Проверьте понимание —
• A. Выпишите из отрывка о еврейской теме в творчестве Стругацких все слова и выражения, заключенные в кавычки «ёлочки».
• B. На какой период, согласно отрывку о еврейской теме в творчестве Стругацких, приходится вспышка антисемитской тематики в критике?
• C. Продолжите отрывок о еврейской теме в творчестве Стругацких после его последнего предложения.

Выбранный отрывок —
%%

В 1990-е годы, с одной стороны, стало уже можно говорить все и обо всем, а с другой стороны – появилась свобода печати, что вызвало к жизни множество «самиздатовских» журналов («фэнзинов» – по вопросам фантастики). Немалое внимание в этих изданиях уделялось творчеству Стругацких. Можно было бы ожидать, что национальная тема произведений Стругацких будет в них обсуждаться регулярно и тщательно (тем более что среди авторов и организаторов было немало евреев). Однако этого не произошло. В сетевых конференциях эта тема также возникает редко и нерегулярно (и обсуждается недолго).
Из отдельных реплик самих Стругацких, а также из сопоставления различных редакций текстов можно сделать вывод, что «профессиональные читатели» (цензоры, редакторы) реагировали на еврейскую тематику существенно более болезненно (например, исчезновение пассажей на эту тему из журнального варианта романа «Хромая судьба» или существенное изменение образа Мослатого Исхака из повести «Пикник на обочине»). Можно отметить, что вспышка антисемитской тематики в критике («молодогвардейской критике» – по названию издательства, вокруг которого они группировались) приходится на конец 80-х – начало 1990-х годов, когда эта тема стала возможной для обсуждения.

%%

Исходные строки —

%%

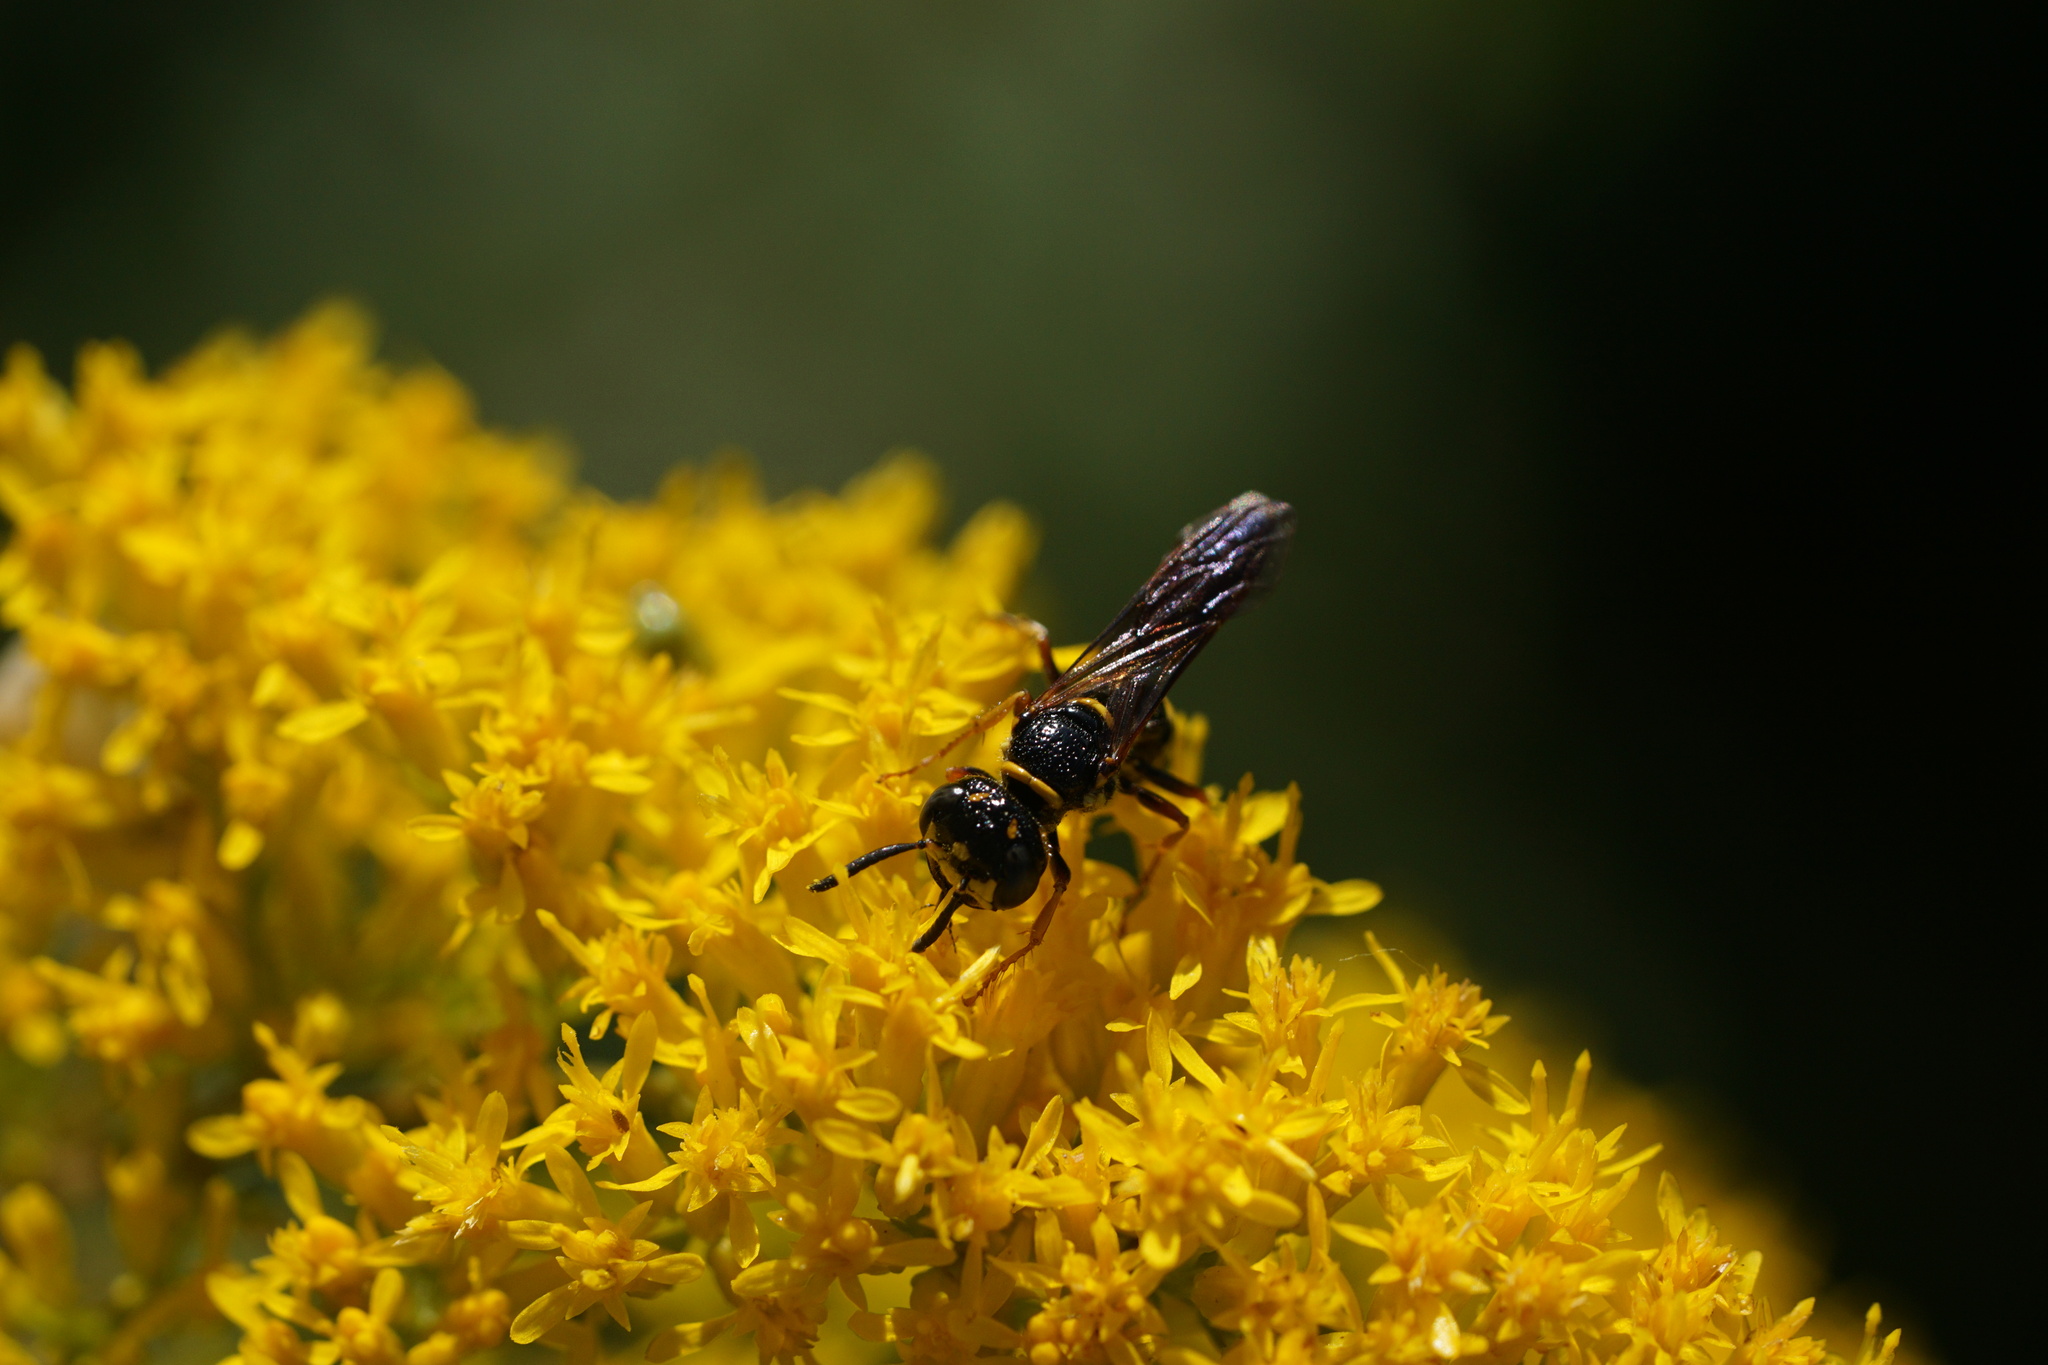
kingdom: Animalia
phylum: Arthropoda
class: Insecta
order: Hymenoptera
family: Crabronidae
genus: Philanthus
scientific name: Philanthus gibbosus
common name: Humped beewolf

%%
%%

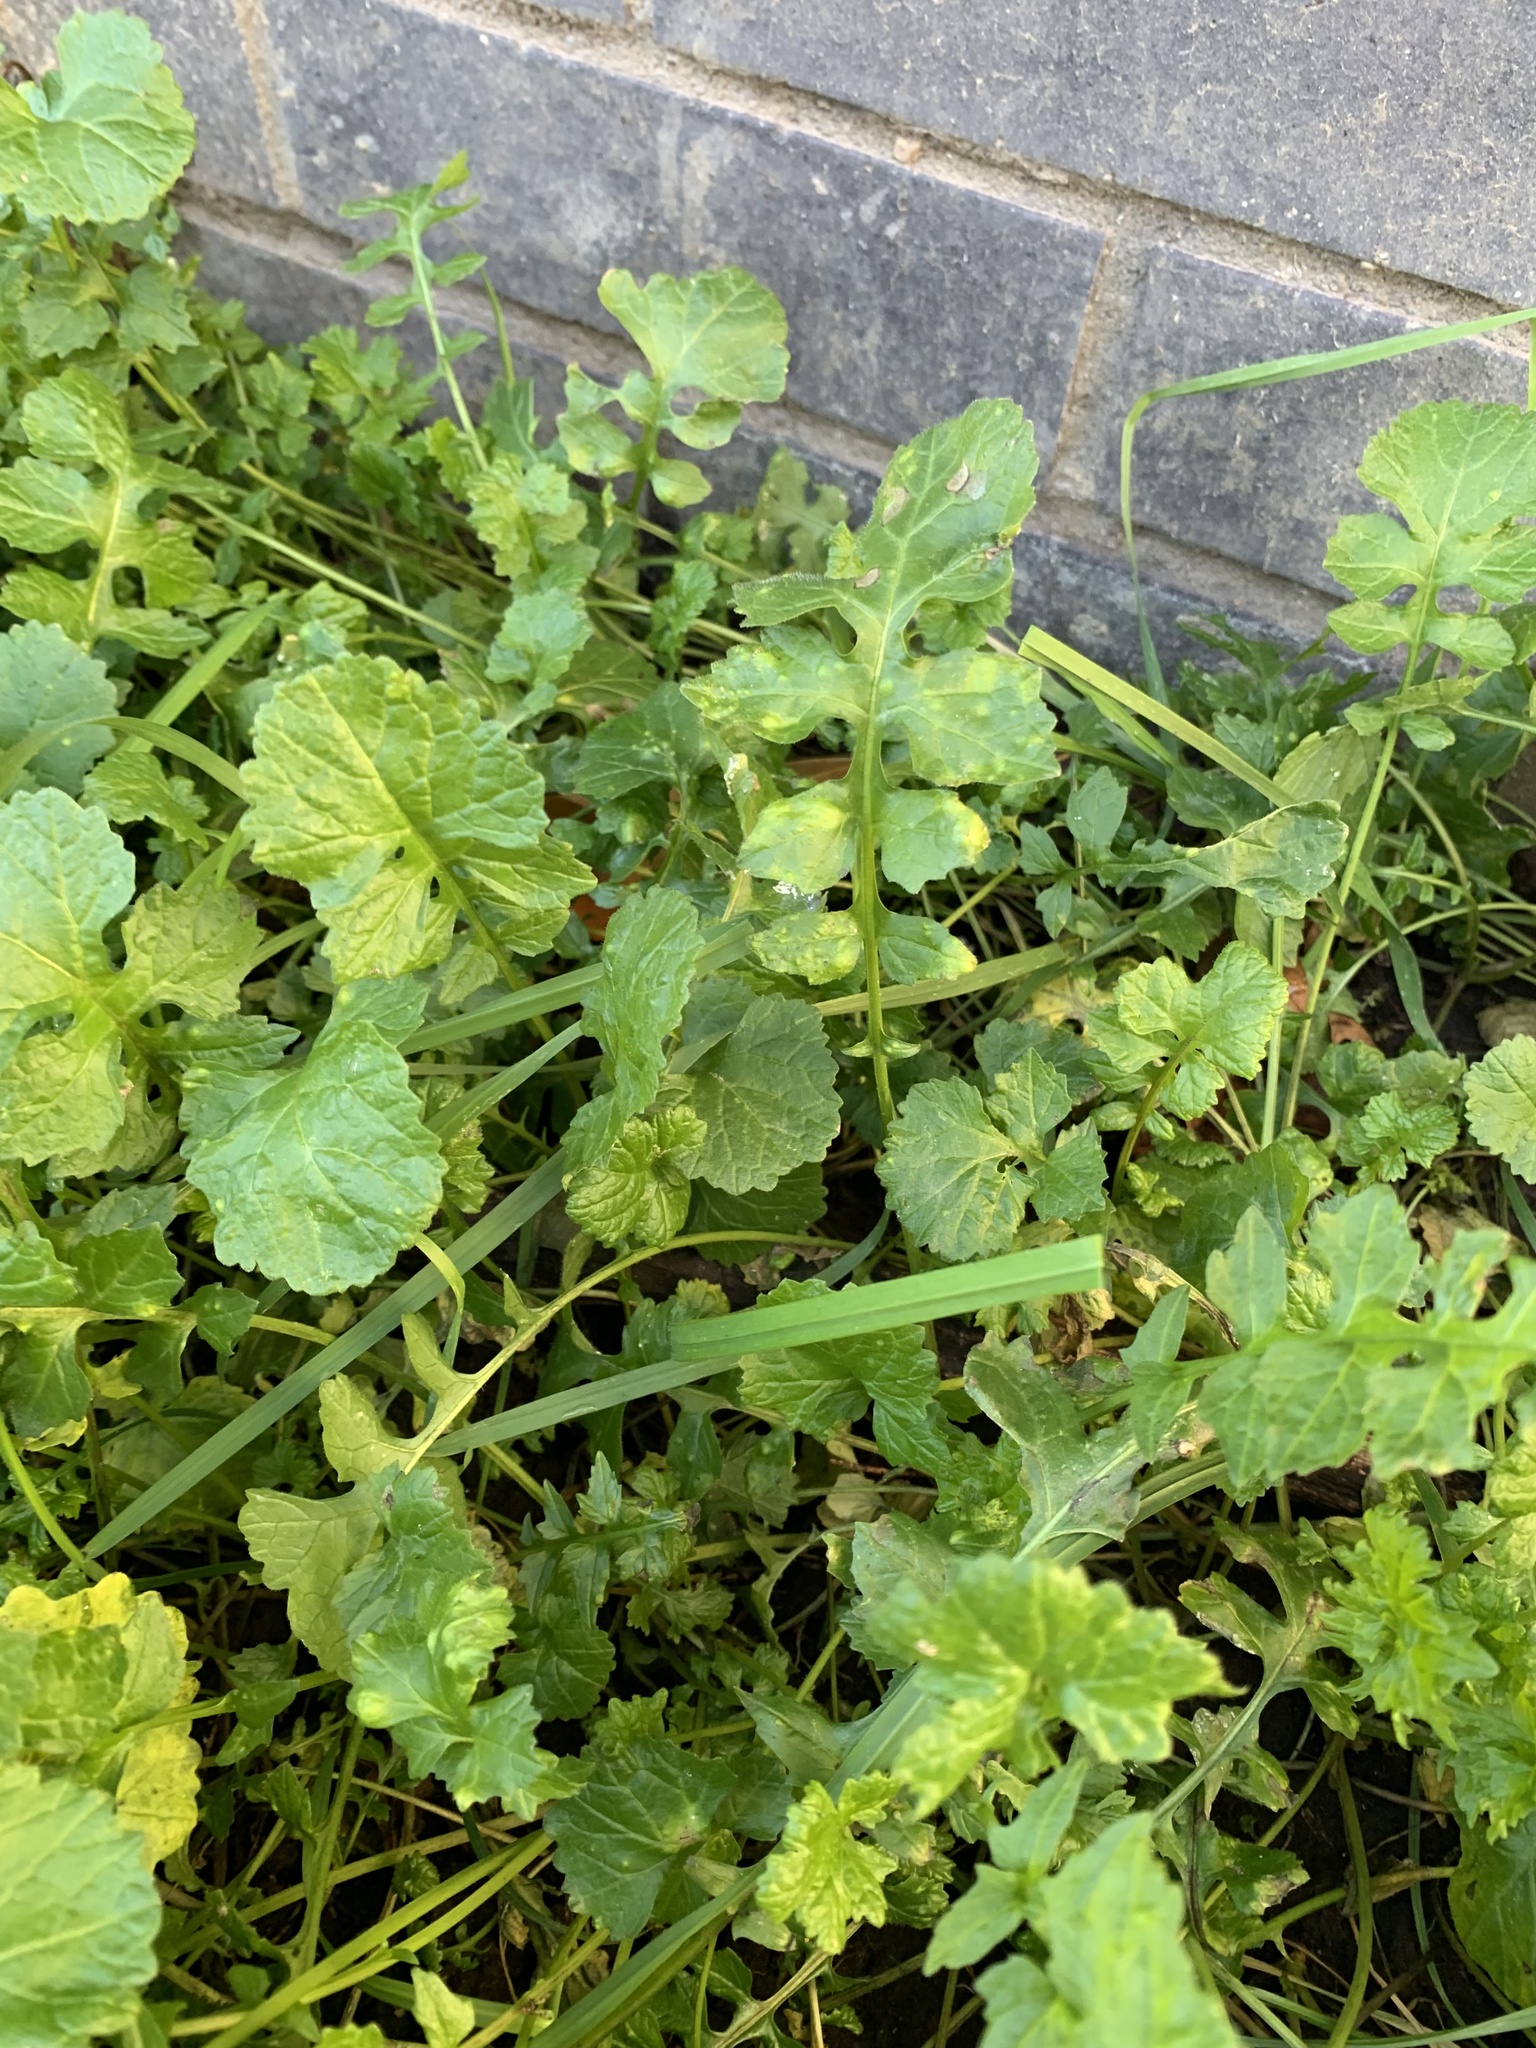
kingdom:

%%

Результаты упражнения —
• A. самиздатовских; фэнзинов; профессиональные читатели; Хромая судьба; Пикник на обочине; молодогвардейской критике

• B. На конец 80-х – начало 1990-х годов.

• C.
Таким образом, можно констатировать, что еврейская тема у Стругацких не была востребована современниками, да и в последнее время не привлекла особого внимания основной массы читателей и поклонников. По-видимому, это явилось результатом действия двух причин: во-первых, у Стругацких не оказалось ни одного посвященного еврейской теме произведения  – просто потому, что они, как это, в частности, следует из их интервью, не считали эту тему такой уж важной, а для того, чтобы сказать обществу что-то, что его заденет, по-видимому, это необходимо, либо общество должно быть очень нацелено на эту тему. Во-вторых, возможно также, что поколение, среди которого Стругацкие были особенно популярны, менее чувствительно относилось к еврейской тематике, чем предыдущее.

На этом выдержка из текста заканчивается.